Electronics source listings:

*** Block opens ***

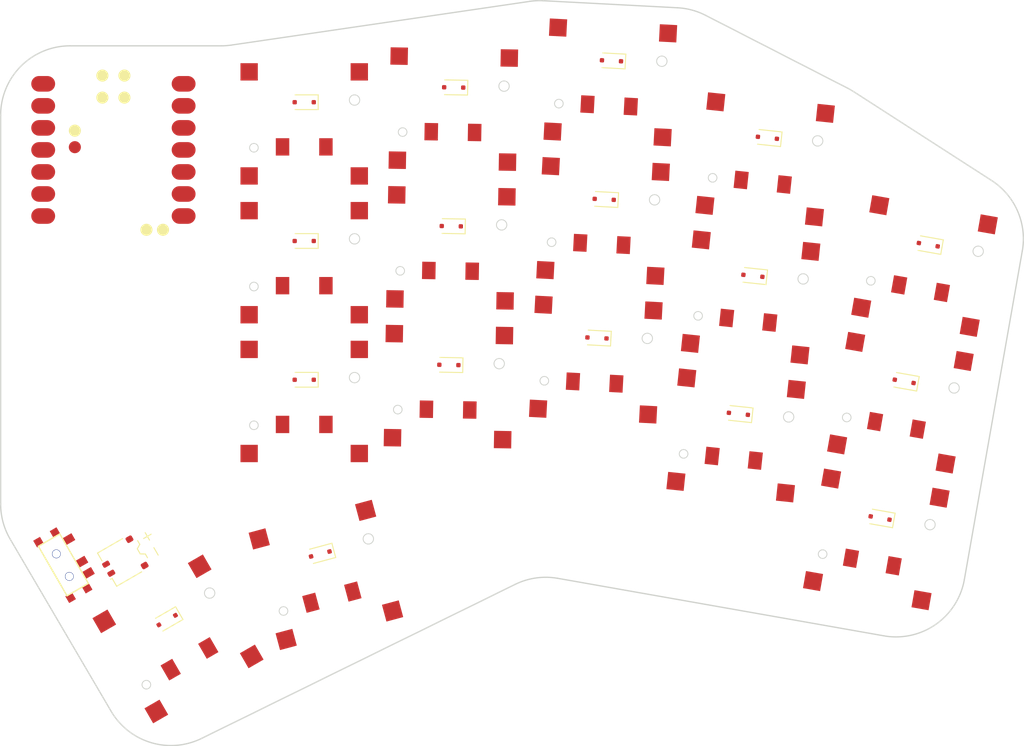
<source format=kicad_pcb>


(kicad_pcb (version 20171130) (host pcbnew 5.1.6)

  (page A3)
  (title_block
    (title "splave-ferris_pg1316s_right_unrouted")
    (rev "v1.0.0")
    (company "Unknown")
  )

  (general
    (thickness 1.6)
  )

  (layers
    (0 F.Cu signal)
    (31 B.Cu signal)
    (32 B.Adhes user)
    (33 F.Adhes user)
    (34 B.Paste user)
    (35 F.Paste user)
    (36 B.SilkS user)
    (37 F.SilkS user)
    (38 B.Mask user)
    (39 F.Mask user)
    (40 Dwgs.User user)
    (41 Cmts.User user)
    (42 Eco1.User user)
    (43 Eco2.User user)
    (44 Edge.Cuts user)
    (45 Margin user)
    (46 B.CrtYd user)
    (47 F.CrtYd user)
    (48 B.Fab user)
    (49 F.Fab user)
  )

  (setup
    (last_trace_width 0.25)
    (trace_clearance 0.2)
    (zone_clearance 0.508)
    (zone_45_only no)
    (trace_min 0.2)
    (via_size 0.8)
    (via_drill 0.4)
    (via_min_size 0.4)
    (via_min_drill 0.3)
    (uvia_size 0.3)
    (uvia_drill 0.1)
    (uvias_allowed no)
    (uvia_min_size 0.2)
    (uvia_min_drill 0.1)
    (edge_width 0.05)
    (segment_width 0.2)
    (pcb_text_width 0.3)
    (pcb_text_size 1.5 1.5)
    (mod_edge_width 0.12)
    (mod_text_size 1 1)
    (mod_text_width 0.15)
    (pad_size 1.524 1.524)
    (pad_drill 0.762)
    (pad_to_mask_clearance 0.05)
    (aux_axis_origin 0 0)
    (visible_elements FFFFFF7F)
    (pcbplotparams
      (layerselection 0x010fc_ffffffff)
      (usegerberextensions false)
      (usegerberattributes true)
      (usegerberadvancedattributes true)
      (creategerberjobfile true)
      (excludeedgelayer true)
      (linewidth 0.100000)
      (plotframeref false)
      (viasonmask false)
      (mode 1)
      (useauxorigin false)
      (hpglpennumber 1)
      (hpglpenspeed 20)
      (hpglpendiameter 15.000000)
      (psnegative false)
      (psa4output false)
      (plotreference true)
      (plotvalue true)
      (plotinvisibletext false)
      (padsonsilk false)
      (subtractmaskfromsilk false)
      (outputformat 1)
      (mirror false)
      (drillshape 1)
      (scaleselection 1)
      (outputdirectory ""))
  )

  (net 0 "")
(net 1 "D3")
(net 2 "mirror_pinky_bottom")
(net 3 "mirror_pinky_home")
(net 4 "mirror_pinky_top")
(net 5 "D5")
(net 6 "mirror_ring_bottom")
(net 7 "mirror_ring_home")
(net 8 "mirror_ring_top")
(net 9 "D9")
(net 10 "mirror_middle_bottom")
(net 11 "mirror_middle_home")
(net 12 "mirror_middle_top")
(net 13 "D2")
(net 14 "mirror_index_bottom")
(net 15 "mirror_index_home")
(net 16 "mirror_index_top")
(net 17 "D1")
(net 18 "mirror_inner_bottom")
(net 19 "mirror_inner_home")
(net 20 "mirror_inner_top")
(net 21 "mirror_near_fan")
(net 22 "mirror_far_fan")
(net 23 "D4")
(net 24 "D8")
(net 25 "D10")
(net 26 "D0")
(net 27 "D6")
(net 28 "D7")
(net 29 "RAW3V3")
(net 30 "RAW5V")
(net 31 "CLK")
(net 32 "DIO")
(net 33 "GND")
(net 34 "RST")
(net 35 "BAT")
(net 36 "NFC1")
(net 37 "NFC2")
(net 38 "BAT_P")

  (net_class Default "This is the default net class."
    (clearance 0.2)
    (trace_width 0.25)
    (via_dia 0.8)
    (via_drill 0.4)
    (uvia_dia 0.3)
    (uvia_drill 0.1)
    (add_net "")
(add_net "D3")
(add_net "mirror_pinky_bottom")
(add_net "mirror_pinky_home")
(add_net "mirror_pinky_top")
(add_net "D5")
(add_net "mirror_ring_bottom")
(add_net "mirror_ring_home")
(add_net "mirror_ring_top")
(add_net "D9")
(add_net "mirror_middle_bottom")
(add_net "mirror_middle_home")
(add_net "mirror_middle_top")
(add_net "D2")
(add_net "mirror_index_bottom")
(add_net "mirror_index_home")
(add_net "mirror_index_top")
(add_net "D1")
(add_net "mirror_inner_bottom")
(add_net "mirror_inner_home")
(add_net "mirror_inner_top")
(add_net "mirror_near_fan")
(add_net "mirror_far_fan")
(add_net "D4")
(add_net "D8")
(add_net "D10")
(add_net "D0")
(add_net "D6")
(add_net "D7")
(add_net "RAW3V3")
(add_net "RAW5V")
(add_net "CLK")
(add_net "DIO")
(add_net "GND")
(add_net "RST")
(add_net "BAT")
(add_net "NFC1")
(add_net "NFC2")
(add_net "BAT_P")
  )

  (footprint "CPG1316S01D02_mikeholscher" (layer "F.Cu") (at 315.5892585 143.6773863 -10))
(footprint "CPG1316S01D02_mikeholscher" (layer "F.Cu") (at 318.36762940000006 127.9204622 -10))
(footprint "CPG1316S01D02_mikeholscher" (layer "F.Cu") (at 321.1460002 112.1635382 -10))
(footprint "CPG1316S01D02_mikeholscher" (layer "F.Cu") (at 299.4255526 131.6884493 -6))
(footprint "CPG1316S01D02_mikeholscher" (layer "F.Cu") (at 301.09800800000005 115.776099 -6))
(footprint "CPG1316S01D02_mikeholscher" (layer "F.Cu") (at 302.77046340000004 99.8637486 -6))
(footprint "CPG1316S01D02_mikeholscher" (layer "F.Cu") (at 283.25037960000003 122.9498121 -3))
(footprint "CPG1316S01D02_mikeholscher" (layer "F.Cu") (at 284.08775490000005 106.9717396 -3))
(footprint "CPG1316S01D02_mikeholscher" (layer "F.Cu") (at 284.92513010000005 90.9936671 -3))
(footprint "CPG1316S01D02_mikeholscher" (layer "F.Cu") (at 266.2640596 126.0650863 -1))
(footprint "CPG1316S01D02_mikeholscher" (layer "F.Cu") (at 266.5432982 110.0675232 -1))
(footprint "CPG1316S01D02_mikeholscher" (layer "F.Cu") (at 266.8225367 94.0699601 -1))
(footprint "CPG1316S01D02_mikeholscher" (layer "F.Cu") (at 249.631683 127.7750717 0))
(footprint "CPG1316S01D02_mikeholscher" (layer "F.Cu") (at 249.631683 111.7750717 0))
(footprint "CPG1316S01D02_mikeholscher" (layer "F.Cu") (at 249.63168310000003 95.7750718 0))
(footprint "CPG1316S01D02_mikeholscher" (layer "F.Cu") (at 252.131683 147.7750717 15))
(footprint "CPG1316S01D02_mikeholscher" (layer "F.Cu") (at 235.0787936 155.1482271 30))
(footprint "D_SOD-323F" (layer F.Cu) (at 316.0233789 141.2153669 -190))
(footprint "D_SOD-323F" (layer F.Cu) (at 318.80174980000004 125.4584428 -190))
(footprint "D_SOD-323F" (layer F.Cu) (at 321.5801206 109.7015188 -190))
(footprint "D_SOD-323F" (layer F.Cu) (at 299.6868738 129.2021446 -186))
(footprint "D_SOD-323F" (layer F.Cu) (at 301.35932920000005 113.2897943 -186))
(footprint "D_SOD-323F" (layer F.Cu) (at 303.03178460000004 97.37744389999999 -186))
(footprint "D_SOD-323F" (layer F.Cu) (at 283.38121950000004 120.45323830000001 -183))
(footprint "D_SOD-323F" (layer F.Cu) (at 284.21859480000006 104.47516580000001 -183))
(footprint "D_SOD-323F" (layer F.Cu) (at 285.05597000000006 88.49709329999999 -183))
(footprint "D_SOD-323F" (layer F.Cu) (at 266.3076906 123.5654671 -181))
(footprint "D_SOD-323F" (layer F.Cu) (at 266.5869292 107.567904 -181))
(footprint "D_SOD-323F" (layer F.Cu) (at 266.8661677 91.5703409 -181))
(footprint "D_SOD-323F" (layer F.Cu) (at 249.631683 125.2750717 -180))
(footprint "D_SOD-323F" (layer F.Cu) (at 249.631683 109.2750717 -180))
(footprint "D_SOD-323F" (layer F.Cu) (at 249.63168310000003 93.2750718 -180))
(footprint "D_SOD-323F" (layer F.Cu) (at 251.4846354 145.3602571 -165))
(footprint "D_SOD-323F" (layer F.Cu) (at 233.8287936 152.9831636 -150))

(footprint "xiao_smd" (layer "F.Cu") (at 227.63168310000003 98.7750718 0))
    

        
        (module E73:SPDT_C128955 (layer F.Cu) (tstamp 5BF2CC3C)

            (at 221.8001094 146.64887140000002 120)

            
            (fp_text reference "T1" (at 0 0) (layer F.SilkS) hide (effects (font (size 1.27 1.27) (thickness 0.15))))
            (fp_text value "" (at 0 0) (layer F.SilkS) hide (effects (font (size 1.27 1.27) (thickness 0.15))))
            
            
            (fp_line (start 1.95 -1.35) (end -1.95 -1.35) (layer F.SilkS) (width 0.15))
            (fp_line (start 0 -1.35) (end -3.3 -1.35) (layer F.SilkS) (width 0.15))
            (fp_line (start -3.3 -1.35) (end -3.3 1.5) (layer F.SilkS) (width 0.15))
            (fp_line (start -3.3 1.5) (end 3.3 1.5) (layer F.SilkS) (width 0.15))
            (fp_line (start 3.3 1.5) (end 3.3 -1.35) (layer F.SilkS) (width 0.15))
            (fp_line (start 0 -1.35) (end 3.3 -1.35) (layer F.SilkS) (width 0.15))
            
            
            (fp_line (start -1.95 -3.85) (end 1.95 -3.85) (layer Dwgs.User) (width 0.15))
            (fp_line (start 1.95 -3.85) (end 1.95 -1.35) (layer Dwgs.User) (width 0.15))
            (fp_line (start -1.95 -1.35) (end -1.95 -3.85) (layer Dwgs.User) (width 0.15))
            
            
            (pad "" np_thru_hole circle (at 1.5 0) (size 1 1) (drill 0.9) (layers *.Cu *.Mask))
            (pad "" np_thru_hole circle (at -1.5 0) (size 1 1) (drill 0.9) (layers *.Cu *.Mask))

            
            (pad 1 smd rect (at 2.25 2.075 120) (size 0.9 1.25) (layers F.Cu F.Paste F.Mask) (net 35 "BAT"))
            (pad 2 smd rect (at -0.75 2.075 120) (size 0.9 1.25) (layers F.Cu F.Paste F.Mask) (net 38 "BAT_P"))
            (pad 3 smd rect (at -2.25 2.075 120) (size 0.9 1.25) (layers F.Cu F.Paste F.Mask))
            
            
            (pad "" smd rect (at 3.7 -1.1 120) (size 0.9 0.9) (layers F.Cu F.Paste F.Mask))
            (pad "" smd rect (at 3.7 1.1 120) (size 0.9 0.9) (layers F.Cu F.Paste F.Mask))
            (pad "" smd rect (at -3.7 1.1 120) (size 0.9 0.9) (layers F.Cu F.Paste F.Mask))
            (pad "" smd rect (at -3.7 -1.1 120) (size 0.9 0.9) (layers F.Cu F.Paste F.Mask))
        )
        
        

  (footprint "ceoloide:battery_connector_molex_pico_ezmate_1x02" (layer "F.Cu") (at 228.7127682 146.12194770000002 120))
    
  (gr_line (start 215.73076813609347 143.64927160672323) (end 227.36688340614552 163.49159813591876) (angle 90) (layer Edge.Cuts) (width 0.15))
(gr_line (start 237.79504086933315 166.62513047647815) (end 273.9468965436489 148.8662536552646) (angle 90) (layer Edge.Cuts) (width 0.15))
(gr_line (start 278.8633245684953 148.16822067951227) (end 316.47131979204397 154.79952495762552) (angle 90) (layer Edge.Cuts) (width 0.15))
(gr_line (start 325.73896729546874 148.31024850533117) (end 332.42153446665844 110.41152671591885) (angle 90) (layer Edge.Cuts) (width 0.15))
(gr_line (start 328.8750562349394 102.29672478448298) (end 312.99247589120046 92.06672162951877) (angle 90) (layer Edge.Cuts) (width 0.15))
(gr_line (start 312.3120735815539 91.67433595411096) (end 295.9070660627432 83.25846030279631) (angle 90) (layer Edge.Cuts) (width 0.15))
(gr_line (start 292.6741726408332 82.38742610580213) (end 277.20115775743693 81.57651976644638) (angle 90) (layer Edge.Cuts) (width 0.15))
(gr_line (start 275.6231089942711 81.65000919577446) (end 241.2082879934234 86.69061864894447) (angle 90) (layer Edge.Cuts) (width 0.15))
(gr_line (start 240.0489272448411 86.7750718) (end 222.63168310000003 86.7750718) (angle 90) (layer Edge.Cuts) (width 0.15))
(gr_line (start 214.63168310000003 94.7750718) (end 214.63168310000003 139.60237494517534) (angle 90) (layer Edge.Cuts) (width 0.15))
(gr_arc (start 234.26779837005208 159.44470147437093) (end 227.36688337005208 163.49159817437092) (angle -85.77306174898868) (layer Edge.Cuts) (width 0.15))
(gr_arc (start 277.47413904293 156.04668265737172) (end 278.86332454293 148.1682206573717) (angle -36.16165862873589) (layer Edge.Cuts) (width 0.15))
(gr_arc (start 317.86050531760924 146.92106297976605) (end 316.47131981760924 154.79952497976606) (angle -90.00000000000102) (layer Edge.Cuts) (width 0.15))
(gr_arc (start 324.54307248879894 109.0223411903537) (end 332.42153448879895 110.4115266903537) (angle -67.214330197919) (layer Edge.Cuts) (width 0.15))
(gr_arc (start 308.66049214506006 98.79233803538942) (end 312.99247594506005 92.06672163538943) (angle -5.627551507846469) (layer Edge.Cuts) (width 0.15))
(gr_arc (start 292.2554846262493 90.37646238407473) (end 295.9070660262493 83.25846038407472) (angle -24.15811647901257) (layer Edge.Cuts) (width 0.15))
(gr_arc (start 276.7824697428531 89.56555604471896) (end 277.20115774285307 81.57651974471896) (angle -11.332654669551331) (layer Edge.Cuts) (width 0.15))
(gr_arc (start 240.0489272448411 78.7750718) (end 240.0489272448411 86.7750718) (angle -8.332652061677209) (layer Edge.Cuts) (width 0.15))
(gr_arc (start 222.63168310000003 94.7750718) (end 222.63168310000003 86.7750718) (angle -90) (layer Edge.Cuts) (width 0.15))
(gr_arc (start 222.63168310000003 139.60237494517534) (end 214.63168310000003 139.60237494517534) (angle -30.388596087092083) (layer Edge.Cuts) (width 0.15))

)


</source>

*** Block closes ***

Your answer must be an exact copy of the lines from the start of the entries through the line with "(trace_min 0.2)", with no pictures.

<source format=kicad_pcb>


(kicad_pcb (version 20171130) (host pcbnew 5.1.6)

  (page A3)
  (title_block
    (title "splave-ferris_pg1316s_right_unrouted")
    (rev "v1.0.0")
    (company "Unknown")
  )

  (general
    (thickness 1.6)
  )

  (layers
    (0 F.Cu signal)
    (31 B.Cu signal)
    (32 B.Adhes user)
    (33 F.Adhes user)
    (34 B.Paste user)
    (35 F.Paste user)
    (36 B.SilkS user)
    (37 F.SilkS user)
    (38 B.Mask user)
    (39 F.Mask user)
    (40 Dwgs.User user)
    (41 Cmts.User user)
    (42 Eco1.User user)
    (43 Eco2.User user)
    (44 Edge.Cuts user)
    (45 Margin user)
    (46 B.CrtYd user)
    (47 F.CrtYd user)
    (48 B.Fab user)
    (49 F.Fab user)
  )

  (setup
    (last_trace_width 0.25)
    (trace_clearance 0.2)
    (zone_clearance 0.508)
    (zone_45_only no)
    (trace_min 0.2)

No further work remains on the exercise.